Built My Own Netflix With Codex and a Roku Remote.
I Built My Own Local Netflix-Style Audiobook App With Codex, ChatGPT, and a Roku Remote
Deep Dive AI field note: This is what happens when a three-season room, a Roku remote, a local server, and one stubborn AI creator decide that subscriptions have had enough turns at the wheel.
Listen While You Read
Here is the Deep Dive AI audio feed for readers who like the full “coffee, tools, and questionable late-night infrastructure decisions” experience.
The Day the Roku Remote Became a Power Tool
Today’s project started with a simple household problem: I wanted my audiobook library to behave like a real streaming app.
Not a folder. Not a file explorer. Not a “walk over to the computer and click around like it is 2009” situation. I wanted a clean TV interface, a resume button, book progress, and remote-control navigation from the couch.
So we built it.
Using ChatGPT for planning and Codex for code execution, we created a locally hosted audiobook player that runs from our own setup and displays on the TV like a private Netflix-style shelf. The Roku remote controls it. The app remembers where we left off. The room gets its own personal media system.
That is not just a coding project. That is a small act of household independence.
The Problem: Personal Media Should Not Feel Like a Punishment
The modern internet has trained us to believe that every media experience needs a login, a subscription tier, a cloud account, a mobile app, a password reset, and a company somewhere quietly deciding what the button should look like this month.
But personal media is different.
If I already have the files, the room, the screen, the speaker system, and the remote, I should not need to wrestle with six disconnected tools just to continue an audiobook.

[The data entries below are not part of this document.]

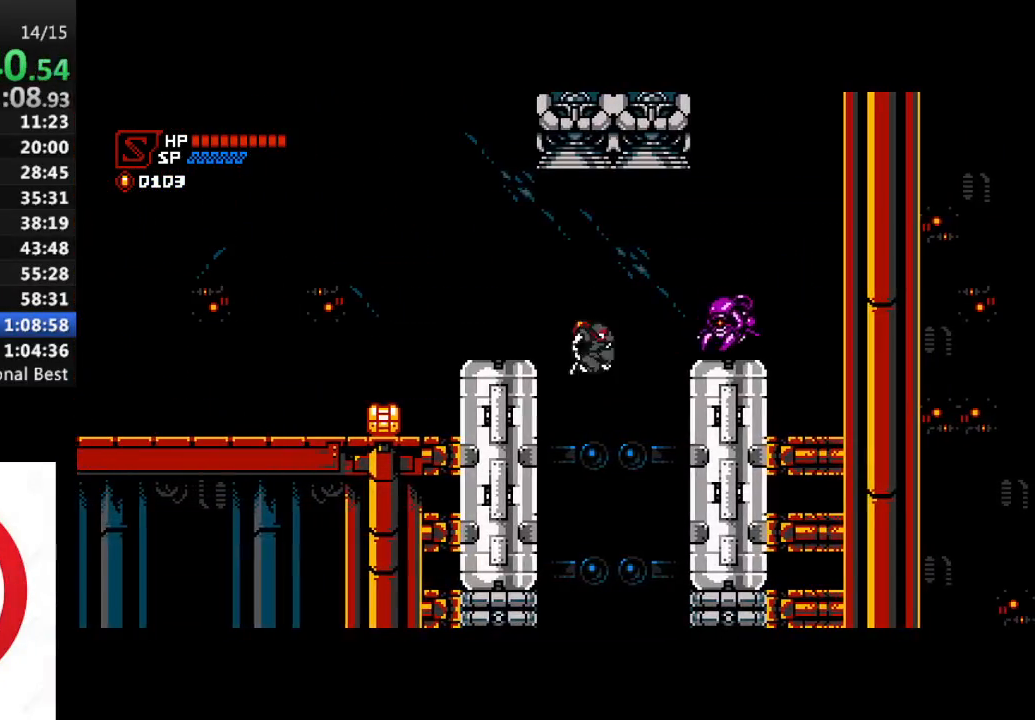
{"dt_ms": 500, "buttons": [], "left_stick": "center", "right_stick": "center", "events": []}
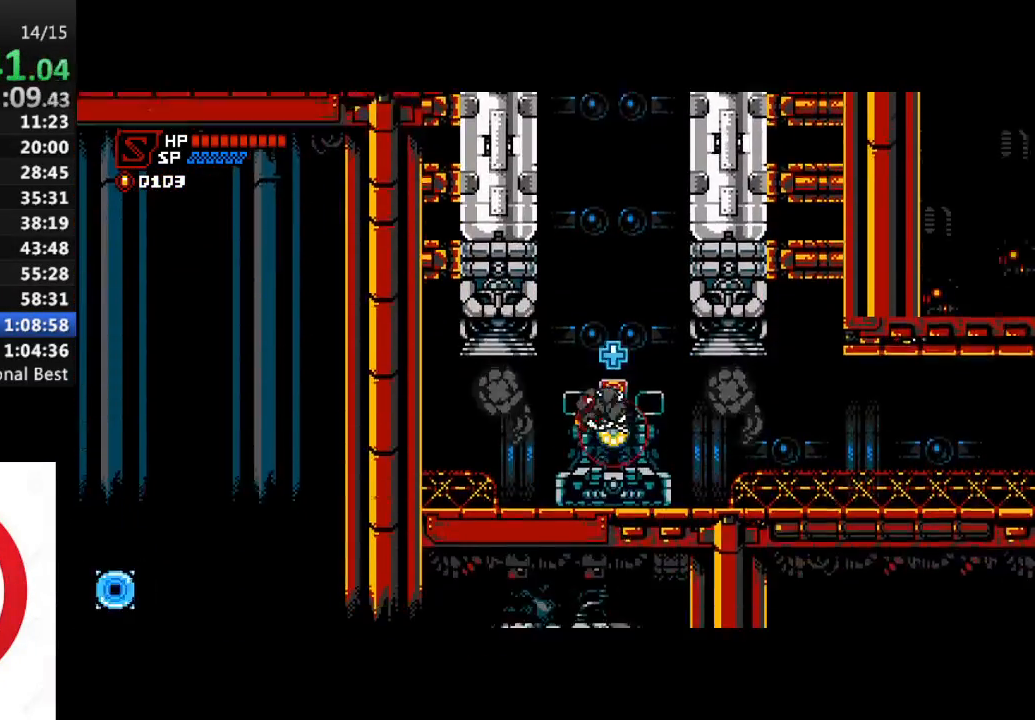
{"dt_ms": 500, "buttons": ["R1", "DPAD_RIGHT"], "left_stick": "center", "right_stick": "center", "events": [[17, "DPAD_RIGHT", "down"], [117, "R1", "down"]]}
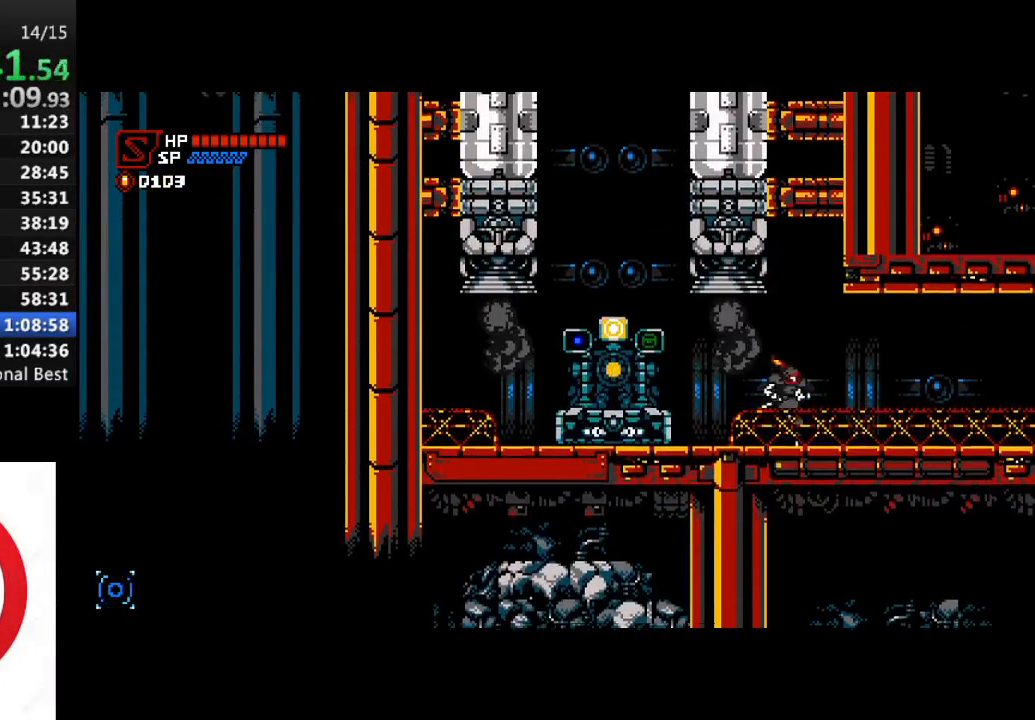
{"dt_ms": 500, "buttons": ["R1", "DPAD_RIGHT"], "left_stick": "center", "right_stick": "center", "events": []}
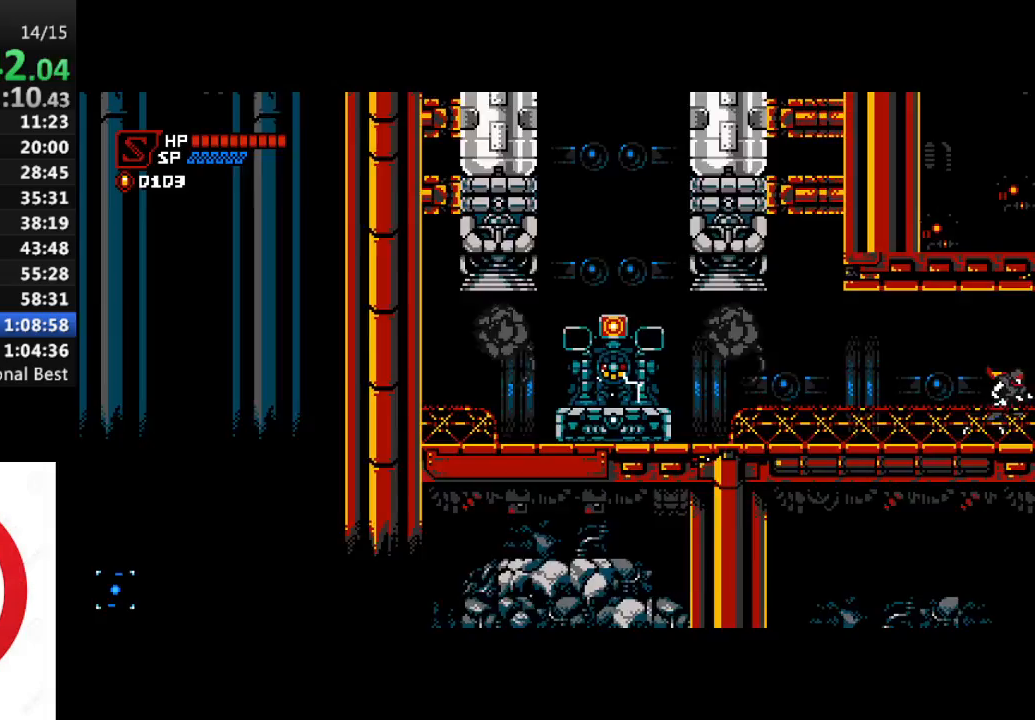
{"dt_ms": 500, "buttons": ["R1", "DPAD_RIGHT"], "left_stick": "center", "right_stick": "center", "events": []}
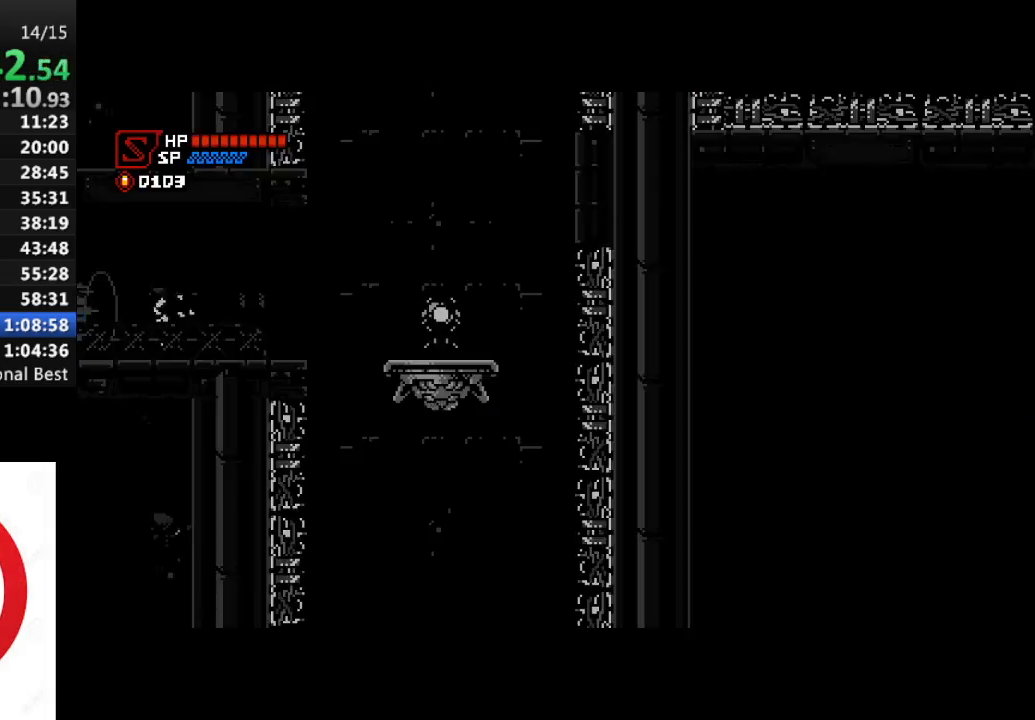
{"dt_ms": 500, "buttons": ["R1", "DPAD_RIGHT"], "left_stick": "center", "right_stick": "center", "events": [[200, "CROSS", "down"], [300, "CROSS", "up"]]}
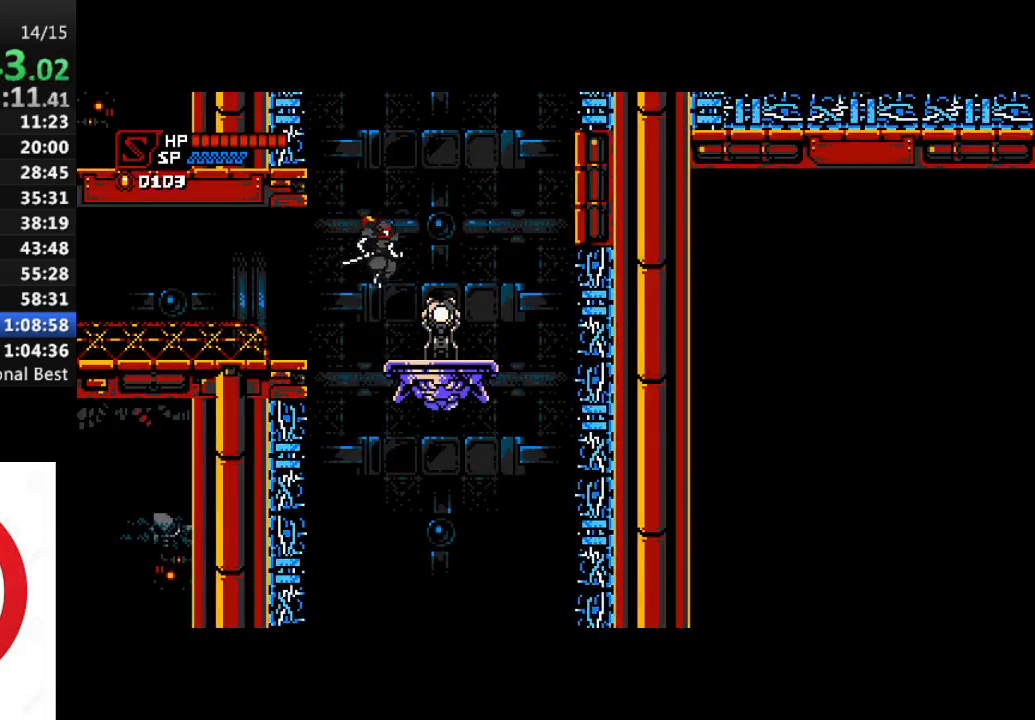
{"dt_ms": 500, "buttons": ["CROSS", "DPAD_RIGHT"], "left_stick": "center", "right_stick": "center", "events": [[17, "CROSS", "down"], [333, "CROSS", "up"], [333, "R1", "up"], [483, "CROSS", "down"]]}
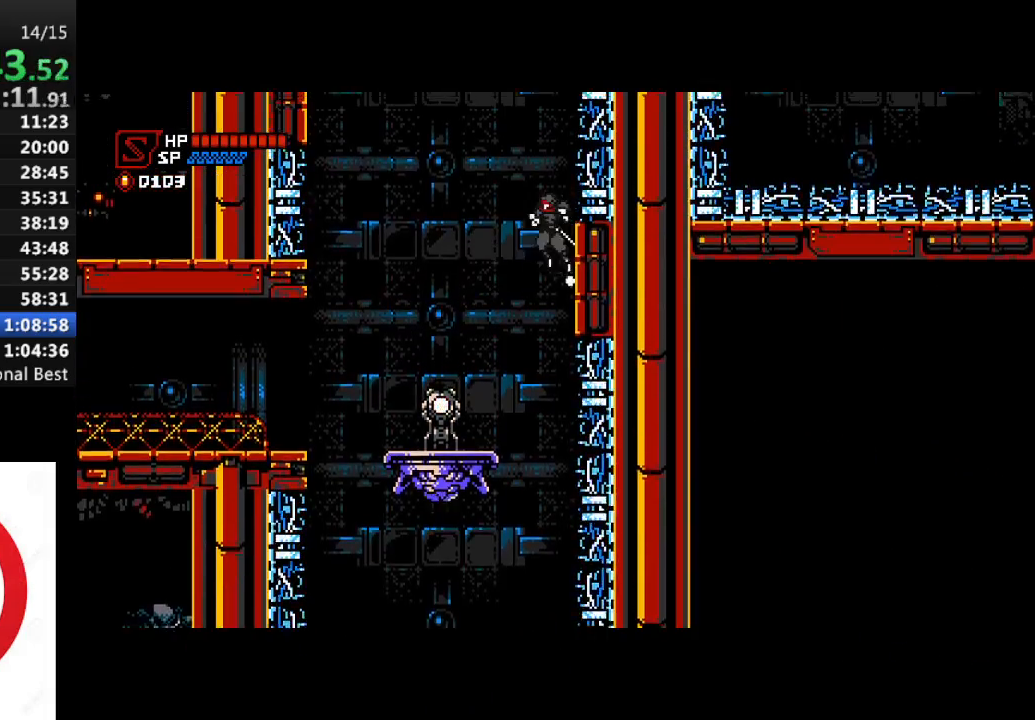
{"dt_ms": 500, "buttons": ["CROSS"], "left_stick": "center", "right_stick": "center", "events": [[50, "DPAD_RIGHT", "up"], [300, "CROSS", "up"], [350, "CROSS", "down"]]}
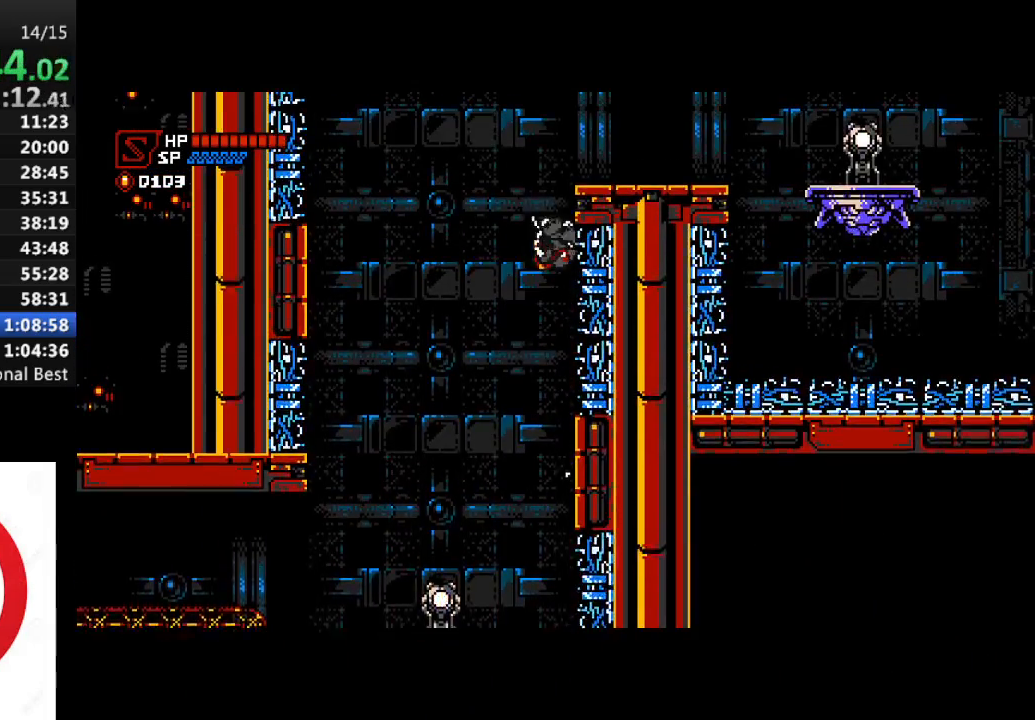
{"dt_ms": 500, "buttons": ["DPAD_RIGHT"], "left_stick": "center", "right_stick": "center", "events": [[100, "DPAD_RIGHT", "down"], [117, "CROSS", "up"], [233, "CROSS", "down"], [417, "CROSS", "up"]]}
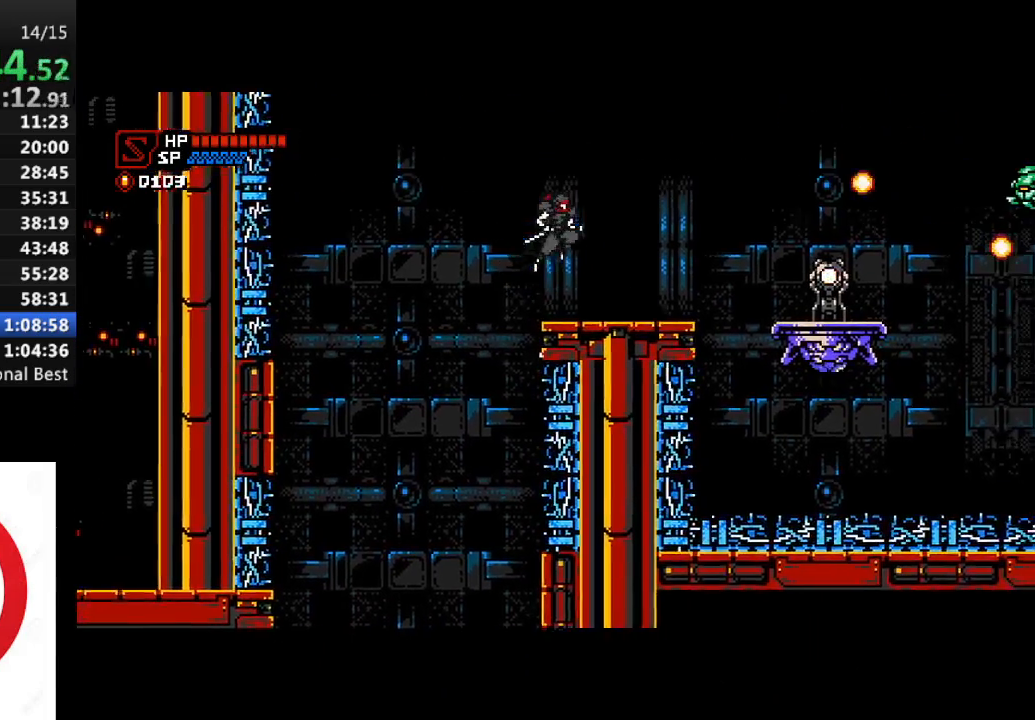
{"dt_ms": 500, "buttons": ["DPAD_RIGHT"], "left_stick": "center", "right_stick": "center", "events": []}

Audiobooks are especially annoying when the system is not designed correctly. A sixteen-hour book is not a YouTube Short. If I am 26% into the story, the app should know that. It should show the book, show the progress, and let me resume playback without a scavenger hunt.
That became the mission:
Build a local, TV-friendly audiobook shelf that feels like a streaming app but belongs entirely to us.
ChatGPT Planned the System. Codex Helped Build It.
The workflow is the real story here.
ChatGPT helped define what the app needed to be: a simple interface, a private library, a selected title area, progress tracking, playback status, and remote-friendly navigation. Then Codex helped turn that plan into actual code.
That is where the project became more than an idea.
Instead of saying, “Somebody should make an app for this,” we moved into a much more useful pattern:
- Describe the problem in plain English.
- Turn that problem into app behavior.
- Let Codex build the first working version.
- Test it on the actual TV setup.
- Adjust the interface until it works from the couch.
That last phrase matters: from the couch.
A media app that only works well from a keyboard is not a living-room app. The Roku remote was the bridge between “technical demo” and “this is actually useful.”
What We Actually Built
The app is a private audiobook resume player. It runs locally, displays on the television, and presents the library in a clean shelf-style layout.
The app shows:
- A list of available audiobooks
- The currently selected title
- Book metadata
- Playback progress
- Resume status
- A TV-readable interface
- Remote-control navigation
In plain language: it turns a personal audiobook collection into something that feels intentional.
This is the difference between owning files and owning an experience. Files are just storage. An app is behavior. A workflow is freedom.
Why Local Hosting Changes the Feeling
Local hosting is not glamorous. It does not arrive wearing a keynote headset. It does not announce itself with a launch trailer.
But local hosting is powerful because it puts the system back inside the house.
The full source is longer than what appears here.